Waiting for them reminds me of the way patience is at the heart of so much of my life. It’s not an easy virtue — if it is a virtue. My mother always insisted it was. This morning I was awake early and came down to work on the essay I have in progress: “Euclid’s Orchard.” It’s about language, genetics, mathematics with its attendant difficulties, love, and why we’ve abandoned our own orchard, leaving it to the bears and deer who kept breaking down the fences, eating the fruit before we could pick it, and now the elk who’ve also discovered it. It’s about patterns and how they both echo and transmutate, crossing the borders of one discipline or landscape and finding themselves at home in another. But I sat at my desk and didn’t know where to go next. If there’s a pathway from what I’ve written to what I need to write next, it’s hidden.
I worked on my current salmon quilt instead, my needle following the spiral I am stitching into a panel of indigo cotton printed with raindrops. Spirals lead me to think about labyrinths.
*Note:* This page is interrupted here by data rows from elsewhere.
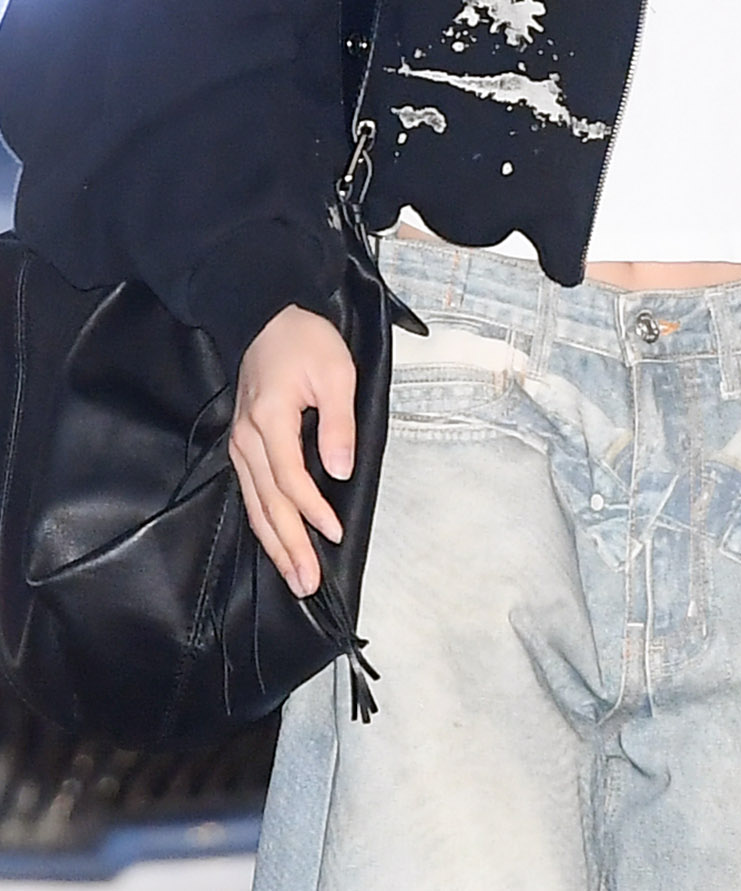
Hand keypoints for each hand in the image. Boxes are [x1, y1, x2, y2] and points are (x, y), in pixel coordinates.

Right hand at [229, 305, 355, 599]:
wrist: (266, 316)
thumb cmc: (305, 341)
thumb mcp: (336, 372)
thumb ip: (338, 423)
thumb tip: (340, 472)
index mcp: (270, 420)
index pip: (291, 478)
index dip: (312, 510)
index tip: (334, 532)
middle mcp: (248, 439)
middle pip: (268, 503)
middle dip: (289, 546)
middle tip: (307, 584)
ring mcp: (241, 444)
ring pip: (256, 505)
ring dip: (275, 544)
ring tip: (294, 578)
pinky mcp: (242, 445)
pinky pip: (251, 493)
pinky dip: (264, 523)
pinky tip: (276, 544)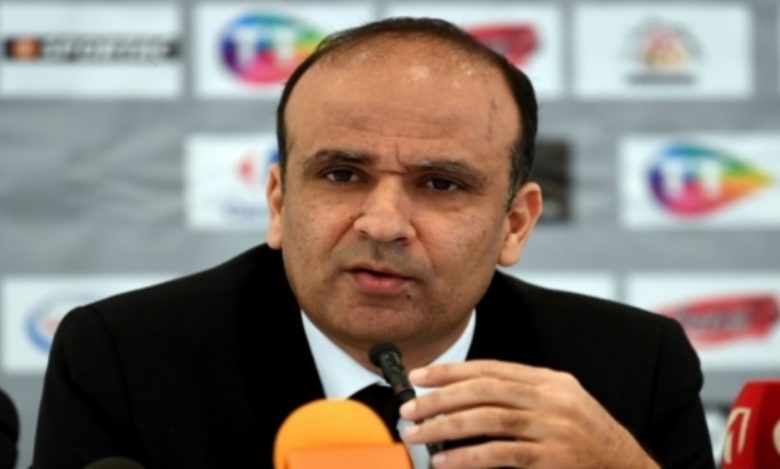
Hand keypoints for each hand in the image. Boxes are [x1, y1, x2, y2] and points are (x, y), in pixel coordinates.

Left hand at [399, 360, 659, 468]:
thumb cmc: (588, 441)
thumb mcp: (562, 405)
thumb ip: (522, 395)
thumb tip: (464, 395)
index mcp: (551, 381)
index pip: (490, 368)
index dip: (450, 371)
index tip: (419, 377)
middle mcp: (553, 399)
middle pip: (484, 390)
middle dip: (440, 398)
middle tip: (409, 409)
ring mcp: (555, 429)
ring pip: (487, 420)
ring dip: (445, 427)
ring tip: (417, 435)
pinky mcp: (554, 459)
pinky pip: (501, 455)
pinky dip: (468, 458)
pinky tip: (445, 461)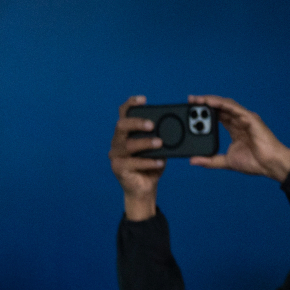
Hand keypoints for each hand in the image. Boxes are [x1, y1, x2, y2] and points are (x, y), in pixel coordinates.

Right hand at [110, 96, 165, 221]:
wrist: (144, 189)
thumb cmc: (151, 165)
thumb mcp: (158, 148)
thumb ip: (160, 136)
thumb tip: (172, 126)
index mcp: (126, 133)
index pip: (124, 114)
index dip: (131, 104)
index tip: (144, 100)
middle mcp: (117, 142)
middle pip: (121, 125)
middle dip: (137, 123)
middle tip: (152, 125)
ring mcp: (116, 156)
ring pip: (127, 145)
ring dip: (145, 143)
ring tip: (160, 144)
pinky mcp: (118, 168)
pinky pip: (133, 162)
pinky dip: (148, 162)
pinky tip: (160, 162)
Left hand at [188, 95, 289, 180]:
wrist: (270, 165)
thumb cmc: (254, 162)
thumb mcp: (226, 161)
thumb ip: (209, 160)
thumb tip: (192, 160)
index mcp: (235, 129)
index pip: (218, 116)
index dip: (205, 111)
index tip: (191, 109)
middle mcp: (240, 121)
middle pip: (220, 108)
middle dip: (205, 103)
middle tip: (191, 100)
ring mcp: (245, 118)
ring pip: (226, 105)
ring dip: (211, 101)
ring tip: (197, 99)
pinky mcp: (250, 118)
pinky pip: (234, 108)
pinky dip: (221, 104)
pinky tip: (210, 102)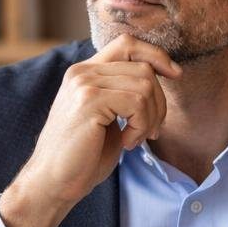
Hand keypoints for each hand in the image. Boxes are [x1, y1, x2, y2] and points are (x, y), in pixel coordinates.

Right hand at [0, 36, 182, 226]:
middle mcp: (82, 72)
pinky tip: (128, 142)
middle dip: (159, 102)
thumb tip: (162, 75)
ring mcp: (84, 84)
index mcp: (84, 72)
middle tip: (151, 131)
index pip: (127, 44)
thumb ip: (125, 93)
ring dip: (151, 117)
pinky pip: (137, 102)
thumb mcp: (108, 117)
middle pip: (144, 67)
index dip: (156, 55)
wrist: (53, 182)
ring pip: (145, 84)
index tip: (174, 75)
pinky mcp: (89, 101)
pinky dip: (141, 126)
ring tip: (137, 138)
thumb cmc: (82, 156)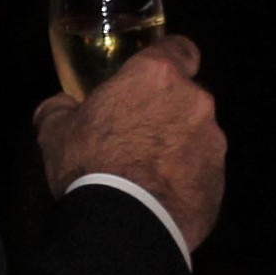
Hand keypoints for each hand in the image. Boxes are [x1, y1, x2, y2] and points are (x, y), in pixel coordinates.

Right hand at [34, 35, 225, 251]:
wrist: (124, 225)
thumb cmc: (89, 164)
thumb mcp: (56, 132)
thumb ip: (58, 109)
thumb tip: (59, 104)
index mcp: (157, 76)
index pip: (180, 49)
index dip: (171, 59)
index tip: (155, 76)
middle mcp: (194, 101)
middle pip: (188, 96)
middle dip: (168, 111)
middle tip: (138, 134)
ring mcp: (213, 142)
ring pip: (198, 135)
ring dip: (180, 147)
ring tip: (150, 175)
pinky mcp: (219, 180)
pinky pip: (203, 172)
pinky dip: (187, 180)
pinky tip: (162, 199)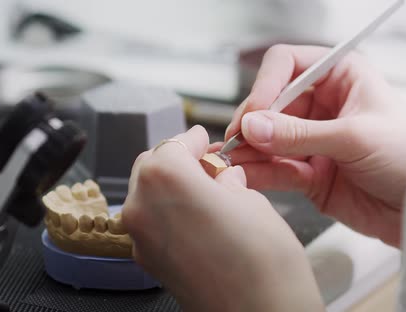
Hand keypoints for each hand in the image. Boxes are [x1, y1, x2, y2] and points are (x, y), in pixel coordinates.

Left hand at [122, 126, 324, 310]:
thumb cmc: (264, 265)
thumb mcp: (252, 202)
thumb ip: (228, 182)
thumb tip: (222, 177)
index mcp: (166, 179)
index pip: (173, 144)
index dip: (192, 140)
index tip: (202, 140)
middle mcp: (143, 207)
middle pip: (151, 167)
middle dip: (177, 161)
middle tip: (207, 165)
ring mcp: (141, 238)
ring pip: (148, 195)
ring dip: (172, 187)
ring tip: (206, 191)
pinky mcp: (148, 262)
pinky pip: (152, 223)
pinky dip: (169, 213)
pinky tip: (198, 217)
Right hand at [222, 45, 405, 246]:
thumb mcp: (355, 137)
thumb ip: (300, 133)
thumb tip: (254, 126)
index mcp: (340, 77)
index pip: (288, 66)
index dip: (267, 85)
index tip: (256, 112)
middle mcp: (323, 106)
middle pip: (271, 104)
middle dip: (252, 122)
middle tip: (238, 140)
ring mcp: (313, 140)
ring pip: (269, 139)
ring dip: (250, 150)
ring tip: (231, 159)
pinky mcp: (310, 172)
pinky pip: (276, 169)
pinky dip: (260, 172)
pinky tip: (245, 174)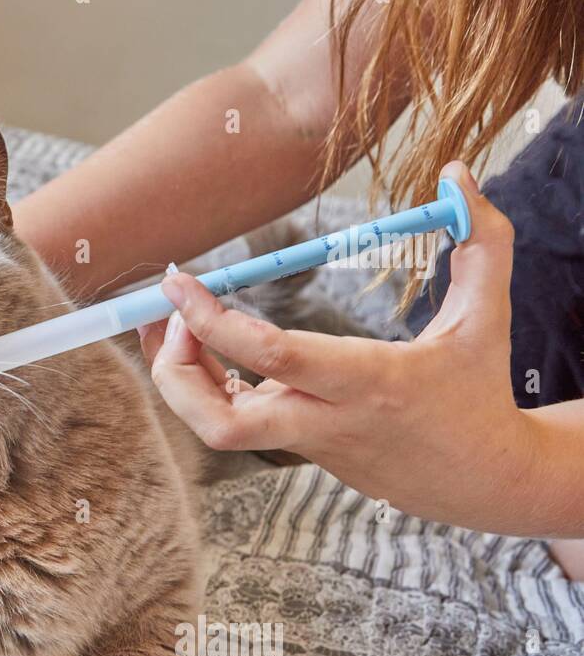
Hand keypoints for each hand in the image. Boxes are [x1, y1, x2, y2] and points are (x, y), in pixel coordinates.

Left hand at [140, 162, 544, 535]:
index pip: (273, 356)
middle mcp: (325, 419)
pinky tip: (201, 345)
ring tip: (173, 322)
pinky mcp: (294, 448)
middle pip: (221, 422)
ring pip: (215, 427)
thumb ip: (484, 244)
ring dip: (179, 379)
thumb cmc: (478, 395)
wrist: (481, 482)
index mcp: (368, 382)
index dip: (213, 320)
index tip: (178, 282)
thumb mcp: (489, 320)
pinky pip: (231, 420)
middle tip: (166, 317)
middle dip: (174, 372)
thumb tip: (461, 174)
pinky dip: (203, 386)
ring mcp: (302, 440)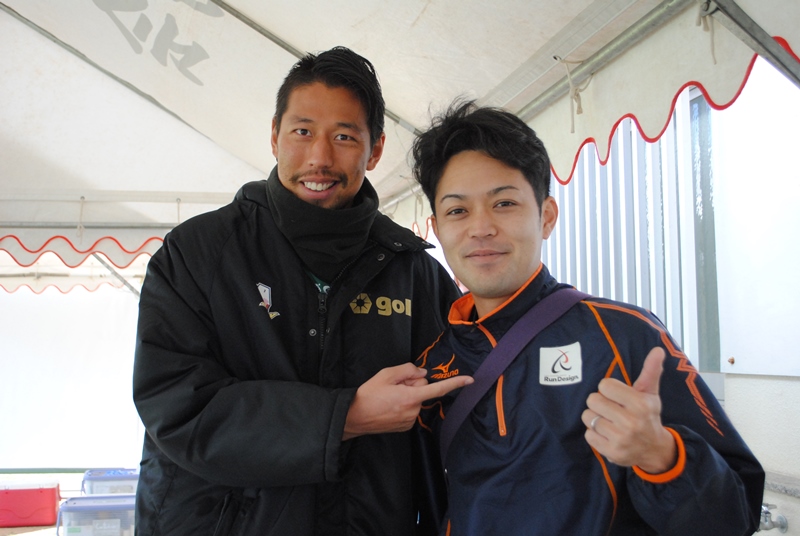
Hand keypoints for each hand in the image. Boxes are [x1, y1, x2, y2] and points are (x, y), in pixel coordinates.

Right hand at [343, 363, 472, 439]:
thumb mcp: (386, 374)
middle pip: (422, 390)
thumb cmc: (369, 394)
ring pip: (416, 400)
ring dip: (407, 396)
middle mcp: (413, 411)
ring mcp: (409, 421)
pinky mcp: (404, 427)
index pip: (438, 389)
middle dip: (412, 385)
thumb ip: (407, 370)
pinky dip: (403, 405)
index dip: (455, 383)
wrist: (354, 416)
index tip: (470, 380)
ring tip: (388, 397)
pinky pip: (411, 410)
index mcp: (411, 397)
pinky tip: (389, 406)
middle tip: (394, 385)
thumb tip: (422, 373)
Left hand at [582, 347, 676, 473]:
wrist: (654, 449)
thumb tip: (658, 350)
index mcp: (640, 404)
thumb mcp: (650, 394)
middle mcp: (631, 422)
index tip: (617, 396)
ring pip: (588, 417)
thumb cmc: (648, 416)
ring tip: (609, 421)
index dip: (608, 389)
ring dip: (595, 418)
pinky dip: (595, 434)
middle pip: (593, 400)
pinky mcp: (611, 452)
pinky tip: (608, 434)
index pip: (604, 385)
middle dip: (600, 403)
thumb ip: (650, 371)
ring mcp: (620, 439)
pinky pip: (588, 435)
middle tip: (611, 409)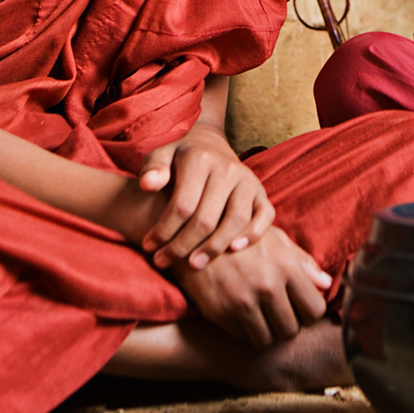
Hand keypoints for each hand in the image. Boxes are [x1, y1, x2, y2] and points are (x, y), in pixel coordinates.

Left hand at [138, 123, 274, 269]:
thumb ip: (152, 169)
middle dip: (182, 245)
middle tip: (163, 261)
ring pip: (236, 220)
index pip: (182, 205)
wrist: (209, 146)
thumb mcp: (160, 157)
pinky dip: (253, 234)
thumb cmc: (179, 160)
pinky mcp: (261, 192)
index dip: (163, 230)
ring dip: (214, 247)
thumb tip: (148, 185)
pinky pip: (265, 216)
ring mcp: (247, 181)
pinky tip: (234, 250)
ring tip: (193, 265)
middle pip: (206, 218)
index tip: (148, 246)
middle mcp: (227, 169)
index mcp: (200, 160)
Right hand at [176, 226, 331, 346]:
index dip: (308, 313)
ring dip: (264, 330)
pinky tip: (237, 310)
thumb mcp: (273, 238)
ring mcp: (242, 301)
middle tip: (277, 314)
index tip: (299, 308)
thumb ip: (302, 262)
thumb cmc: (239, 233)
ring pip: (266, 339)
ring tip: (258, 314)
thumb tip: (326, 284)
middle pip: (290, 330)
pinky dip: (242, 329)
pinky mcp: (219, 313)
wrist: (193, 233)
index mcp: (286, 265)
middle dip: (286, 325)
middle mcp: (267, 286)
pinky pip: (241, 336)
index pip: (314, 310)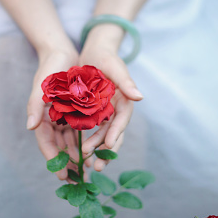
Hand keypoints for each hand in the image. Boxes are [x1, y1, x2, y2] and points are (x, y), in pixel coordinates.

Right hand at [27, 48, 90, 180]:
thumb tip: (30, 127)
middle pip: (57, 146)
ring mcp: (62, 116)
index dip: (53, 159)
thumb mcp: (41, 86)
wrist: (62, 52)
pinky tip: (91, 152)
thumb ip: (34, 106)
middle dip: (65, 163)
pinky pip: (77, 130)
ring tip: (85, 170)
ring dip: (75, 155)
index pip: (45, 142)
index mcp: (40, 116)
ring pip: (68, 141)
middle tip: (75, 179)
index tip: (61, 174)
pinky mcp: (73, 111)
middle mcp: (50, 119)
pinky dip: (82, 141)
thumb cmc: (49, 68)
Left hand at [79, 25, 142, 170]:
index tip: (108, 146)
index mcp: (124, 101)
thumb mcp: (115, 67)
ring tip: (84, 160)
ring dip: (94, 148)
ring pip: (101, 134)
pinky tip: (77, 150)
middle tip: (97, 166)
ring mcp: (105, 112)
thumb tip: (140, 98)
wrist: (94, 51)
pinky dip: (86, 138)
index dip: (116, 134)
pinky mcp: (93, 111)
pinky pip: (90, 128)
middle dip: (105, 150)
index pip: (121, 121)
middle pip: (112, 133)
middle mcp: (116, 109)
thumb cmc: (106, 56)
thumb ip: (126, 82)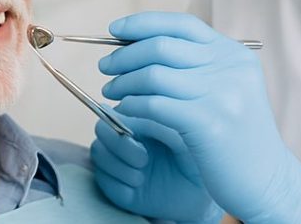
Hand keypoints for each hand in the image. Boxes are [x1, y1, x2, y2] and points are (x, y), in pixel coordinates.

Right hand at [91, 111, 222, 222]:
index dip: (117, 118)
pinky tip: (138, 187)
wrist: (201, 194)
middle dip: (119, 144)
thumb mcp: (181, 130)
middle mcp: (124, 138)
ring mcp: (118, 161)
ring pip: (98, 153)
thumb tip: (126, 106)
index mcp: (138, 119)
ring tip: (143, 176)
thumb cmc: (196, 157)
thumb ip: (156, 115)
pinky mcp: (115, 186)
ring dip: (120, 167)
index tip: (136, 133)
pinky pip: (102, 180)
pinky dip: (120, 185)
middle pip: (101, 129)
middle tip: (144, 158)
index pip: (112, 110)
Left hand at [99, 12, 300, 223]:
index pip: (181, 24)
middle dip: (124, 55)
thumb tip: (138, 45)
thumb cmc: (236, 138)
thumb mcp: (226, 90)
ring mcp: (221, 94)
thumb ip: (195, 66)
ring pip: (153, 74)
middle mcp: (230, 67)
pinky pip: (155, 105)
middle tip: (105, 68)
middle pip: (162, 45)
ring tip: (111, 92)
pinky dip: (133, 105)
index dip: (143, 23)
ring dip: (123, 82)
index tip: (114, 30)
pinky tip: (125, 110)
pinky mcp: (208, 123)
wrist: (267, 181)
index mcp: (234, 54)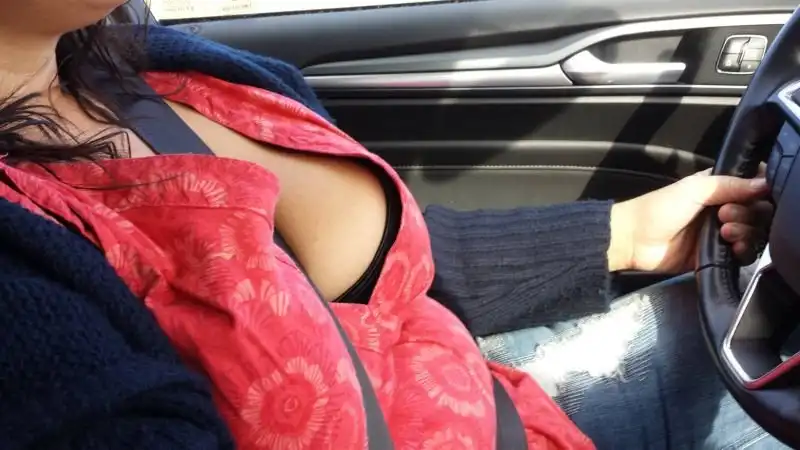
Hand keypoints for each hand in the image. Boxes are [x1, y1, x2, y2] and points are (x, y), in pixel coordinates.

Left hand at [607, 169, 772, 272]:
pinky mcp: (717, 255)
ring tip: (725, 231)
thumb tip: (765, 183)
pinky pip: (742, 254)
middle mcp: (723, 208)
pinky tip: (733, 247)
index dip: (759, 191)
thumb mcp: (694, 189)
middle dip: (748, 214)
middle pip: (758, 212)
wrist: (635, 240)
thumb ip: (729, 185)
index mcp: (718, 188)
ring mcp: (721, 233)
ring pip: (753, 232)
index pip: (753, 187)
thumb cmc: (660, 208)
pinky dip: (743, 250)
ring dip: (746, 231)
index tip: (752, 196)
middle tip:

There’s one in the parking lot of one of the churches in Sechelt and I’ve seen people walking slowly between the painted lines. I know that some use labyrinths as a way to leave the outside world and concentrate the mind. As I stitch, I feel the texture of cotton in my hands, as soft of a work-shirt, and I think of all the hopes I have for both the quilt I am making and the essay I’m writing. Not hopes for them as commodities or as a means to fame and fortune (ha!) but as distillations of everything I feel and know about the world. Of what I don’t know yet and hope to discover as I write and stitch, the beautiful textures revealing themselves slowly, in a way I might not even recognize if not for patience.
I believe the fish will come. The creek is waiting, and the cedars and ferns which will draw up nitrogen from the abundance in the spawned out bodies.
The woods were quiet and we almost missed the American dipper who was standing on this branch over a vernal pond, taking a break from its foraging for aquatic larvae.
There were raindrops in the pond, only a few, so that you could see the ripples as they spread out over the surface, each ripple moving away from the centre into the unknown.